What is Waste Diversion, and Why Does it Matter?

Jake gives you an insider's perspective on waste diversion in the U.S.


As environmental sustainability has become increasingly important in our daily lives, chances are you’ve heard the term “waste diversion,” but may not know what it means, or why it matters. Waste diversion is the process of preventing waste from ending up in a landfill, most often through increased recycling and composting efforts, but can also include an emphasis on reuse, and changing what materials some objects are made of -- e.g., changing from plastic packaging materials to ones that can biodegrade. This process is incredibly important, as it helps reduce the size and growth of landfills, and the negative impacts they have on the environment.
Burying our waste in landfills is an unsustainable way of handling our society’s trash, and these massive landfills can have a number of very serious effects on the environment.

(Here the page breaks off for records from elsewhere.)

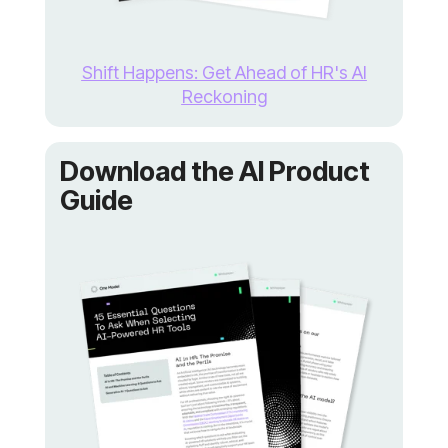
Reckoning
Guide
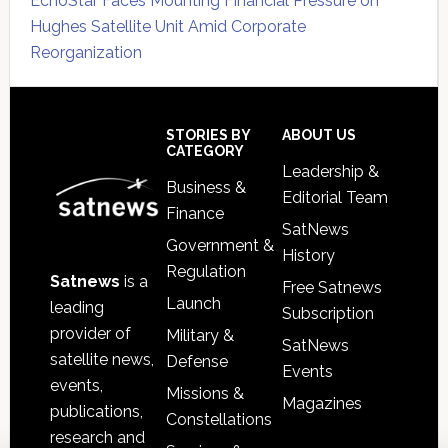
EchoStar Faces Mounting Financial Pressure on
Hughes Satellite Unit Amid Corporate
Reorganization
Secondary
Sidebar
Footer
STORIES BY
ABOUT US
CATEGORY
Leadership &
Business &
Editorial Team
Finance
SatNews
Government &
History
Regulation
Satnews
is a
Free Satnews
Launch
leading
Subscription
provider of
Military &
SatNews
satellite news,
Defense
Events
events,
Missions &
Magazines
publications,
Constellations
research and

In fact, landfills are the third largest source of manmade (anthropogenic) methane emissions in the United States -- ranking behind only the natural gas and agriculture industries, respectively. Methane gas is 25 times more effective at trapping heat than CO2 over a 100 year span, according to the EPA. Most of this methane gas comes from organic materials decomposing inside of landfills, a problem that could be easily reduced by improving composting efforts, at both the household level and commercially, nationwide.

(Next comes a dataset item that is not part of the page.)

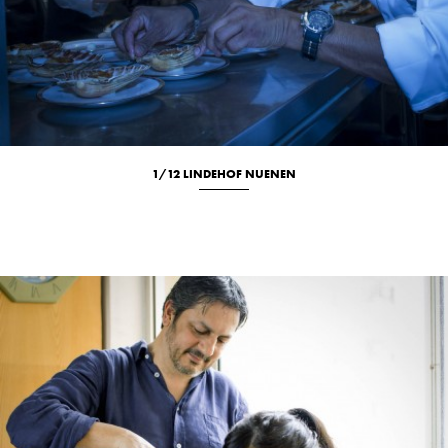
1/12 LINDEHOF NUENEN
Culinary
Location
Portrait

Realistically, our landfills shouldn’t be producing so much methane gas -- however, anywhere from two-third to three-quarters of what we throw away every year could have been recycled or composted. In fact, organic food waste and yard trimmings combined make up almost 30% of the material that we send to landfill annually. This means that simply by encouraging people to compost their yard trimmings, and encouraging cities and businesses to collect food waste and send it to composting facilities, we could theoretically reduce the amount of material being sent to landfills by almost one-third.

Reducing how much waste we send to landfills means cleaner air that we breathe, healthier streams, rivers, and ecosystems, and reduced greenhouse gas emissions that help combat the effects of global climate change. By becoming educated, conscious consumers, we can significantly reduce how much of our waste ends up in unsustainable landfills, and help create a more sustainable society for us all.